* [What you need to do] Pull every line with "primitives" from the entries below.

□ □ □ □

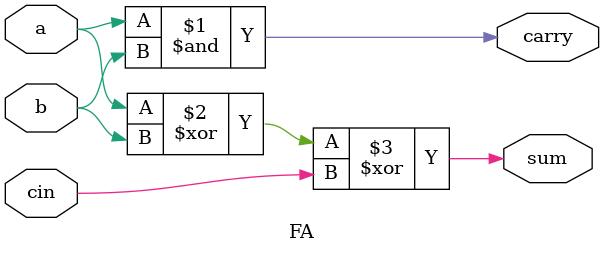
<source format=v>

module FA (output carry, output sum, input a, input b, input cin);

    // instantiating sum and carry primitives
    assign carry = (a & b);
    assign sum = (a ^ b ^ cin);
endmodule


// primitive carryOut (output Cout, input A, input B, input Cin);

//     // Truth Table for approximate carry out
//     table
//       // A B Cin    Cout
//          1 1  ?   :  1  ;
//          1 0  ?   :  0  ;
//          0 1  ?   :  0  ;
//          0 0  ?   :  0  ;
//     endtable
// endprimitive

// primitive sumOut (output sum, input A, input B, input Cin);

//     // Truth Table for sum
//     table
//       // A B Cin    sum
//          1 1  1   :  1  ;
//          1 0  0   :  1  ;
//          0 1  0   :  1  ;
//          0 0  1   :  1  ;
//          0 0  0   :  0  ;
//          0 1  1   :  0  ;
//          1 0  1   :  0  ;
//          1 1  0   :  0  ;
//     endtable
// endprimitive

// module FA(output Cout, output sum, input A, input B, input Cin);

//     // instantiating sum and carry primitives
//     sumOut s(sum, A, B, Cin);
//     carryOut co(Cout, A, B, Cin);
// endmodule


</source>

□ □ □ □

* [Answer to this task]
    // instantiating sum and carry primitives
//     // instantiating sum and carry primitives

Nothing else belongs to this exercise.